» **Work to be completed**:
Copy each entry as it stands, leaving nothing out.

» **Data for processing**:
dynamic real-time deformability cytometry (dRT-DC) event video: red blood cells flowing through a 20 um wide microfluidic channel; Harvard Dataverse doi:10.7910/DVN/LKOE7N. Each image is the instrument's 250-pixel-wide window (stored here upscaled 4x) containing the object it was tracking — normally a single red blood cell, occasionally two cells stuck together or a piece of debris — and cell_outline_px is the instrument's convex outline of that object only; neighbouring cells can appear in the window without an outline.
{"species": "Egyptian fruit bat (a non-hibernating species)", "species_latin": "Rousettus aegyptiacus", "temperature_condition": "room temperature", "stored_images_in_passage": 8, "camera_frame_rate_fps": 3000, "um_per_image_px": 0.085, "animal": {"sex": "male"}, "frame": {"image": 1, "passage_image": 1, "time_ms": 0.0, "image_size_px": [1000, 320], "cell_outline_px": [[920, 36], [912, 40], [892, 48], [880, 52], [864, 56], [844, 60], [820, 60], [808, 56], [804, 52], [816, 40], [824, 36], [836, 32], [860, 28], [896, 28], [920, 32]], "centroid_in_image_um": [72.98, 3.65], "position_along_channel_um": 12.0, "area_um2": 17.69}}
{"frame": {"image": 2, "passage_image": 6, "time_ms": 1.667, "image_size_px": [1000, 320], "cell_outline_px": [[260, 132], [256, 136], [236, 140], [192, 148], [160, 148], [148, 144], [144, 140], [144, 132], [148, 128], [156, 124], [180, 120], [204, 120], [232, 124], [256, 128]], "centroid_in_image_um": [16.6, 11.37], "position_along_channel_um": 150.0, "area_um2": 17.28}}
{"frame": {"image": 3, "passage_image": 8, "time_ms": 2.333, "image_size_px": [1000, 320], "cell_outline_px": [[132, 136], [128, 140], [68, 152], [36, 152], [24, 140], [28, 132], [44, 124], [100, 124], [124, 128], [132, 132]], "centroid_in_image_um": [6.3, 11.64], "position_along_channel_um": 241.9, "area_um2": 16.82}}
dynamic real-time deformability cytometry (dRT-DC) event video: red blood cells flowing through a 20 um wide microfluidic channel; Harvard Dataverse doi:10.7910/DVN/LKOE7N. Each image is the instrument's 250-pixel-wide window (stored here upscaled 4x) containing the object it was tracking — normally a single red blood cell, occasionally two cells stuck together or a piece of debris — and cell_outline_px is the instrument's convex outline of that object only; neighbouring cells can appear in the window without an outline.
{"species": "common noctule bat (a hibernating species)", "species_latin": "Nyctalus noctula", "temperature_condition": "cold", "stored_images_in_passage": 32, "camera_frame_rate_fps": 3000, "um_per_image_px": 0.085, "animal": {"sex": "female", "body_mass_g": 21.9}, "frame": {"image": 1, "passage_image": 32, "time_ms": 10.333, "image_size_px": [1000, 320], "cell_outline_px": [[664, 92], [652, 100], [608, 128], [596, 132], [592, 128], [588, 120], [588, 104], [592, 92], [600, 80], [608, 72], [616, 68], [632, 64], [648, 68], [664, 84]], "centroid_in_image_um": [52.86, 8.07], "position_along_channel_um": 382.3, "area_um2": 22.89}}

» **The response**:
dynamic real-time deformability cytometry (dRT-DC) event video: red blood cells flowing through a 20 um wide microfluidic channel; Harvard Dataverse doi:10.7910/DVN/LKOE7N. Each image is the instrument's 250-pixel-wide window (stored here upscaled 4x) containing the object it was tracking — normally a single red blood cell, occasionally two cells stuck together or a piece of debris — and cell_outline_px is the instrument's convex outline of that object only; neighbouring cells can appear in the window without an outline.
{"species": "Egyptian fruit bat (a non-hibernating species)", "species_latin": "Rousettus aegyptiacus", "temperature_condition": "room temperature", "stored_images_in_passage": 8, "camera_frame_rate_fps": 3000, "um_per_image_px": 0.085, "animal": {"sex": "male"}, "frame": {"image": 1, "passage_image": 1, "time_ms": 0.0, "image_size_px": [1000, 320], "cell_outline_px": [[920, 36], [912, 40], [892, 48], [880, 52], [864, 56], [844, 60], [820, 60], [808, 56], [804, 52], [816, 40], [824, 36], [836, 32], [860, 28], [896, 28], [920, 32]], "centroid_in_image_um": [72.98, 3.65], "position_along_channel_um": 12.0, "area_um2": 17.69}}
{"frame": {"image": 2, "passage_image": 6, "time_ms": 1.667, "image_size_px": [1000, 320], "cell_outline_px": [[260, 132], [256, 136], [236, 140], [192, 148], [160, 148], [148, 144], [144, 140], [144, 132], [148, 128], [156, 124], [180, 120], [204, 120], [232, 124], [256, 128]], "centroid_in_image_um": [16.6, 11.37], "position_along_channel_um": 150.0, "area_um2": 17.28}}
{"frame": {"image": 3, "passage_image": 8, "time_ms": 2.333, "image_size_px": [1000, 320], "cell_outline_px": [[132, 136], [128, 140], [68, 152], [36, 152], [24, 140], [28, 132], [44, 124], [100, 124], [124, 128], [132, 132]], "centroid_in_image_um": [6.3, 11.64], "position_along_channel_um": 241.9, "area_um2": 16.82}}
dynamic real-time deformability cytometry (dRT-DC) event video: red blood cells flowing through a 20 um wide microfluidic channel; Harvard Dataverse doi:10.7910/DVN/LKOE7N. Each image is the instrument's 250-pixel-wide window (stored here upscaled 4x) containing the object it was tracking — normally a single red blood cell, occasionally two cells stuck together or a piece of debris — and cell_outline_px is the instrument's convex outline of that object only; neighbouring cells can appear in the window without an outline.
{"species": "common noctule bat (a hibernating species)", "species_latin": "Nyctalus noctula", "temperature_condition": "cold", "stored_images_in_passage": 32, "camera_frame_rate_fps": 3000, "um_per_image_px": 0.085, "animal": {"sex": "female", "body_mass_g": 21.9}, "frame": {"image": 1, "passage_image": 32, "time_ms": 10.333, "image_size_px": [1000, 320], "cell_outline_px": [[664, 92], [652, 100], [608, 128], [596, 132], [592, 128], [588, 120], [588, 104], [592, 92], [600, 80], [608, 72], [616, 68], [632, 64], [648, 68], [664, 84]], "centroid_in_image_um": [52.86, 8.07], "position_along_channel_um": 382.3, "area_um2": 22.89}}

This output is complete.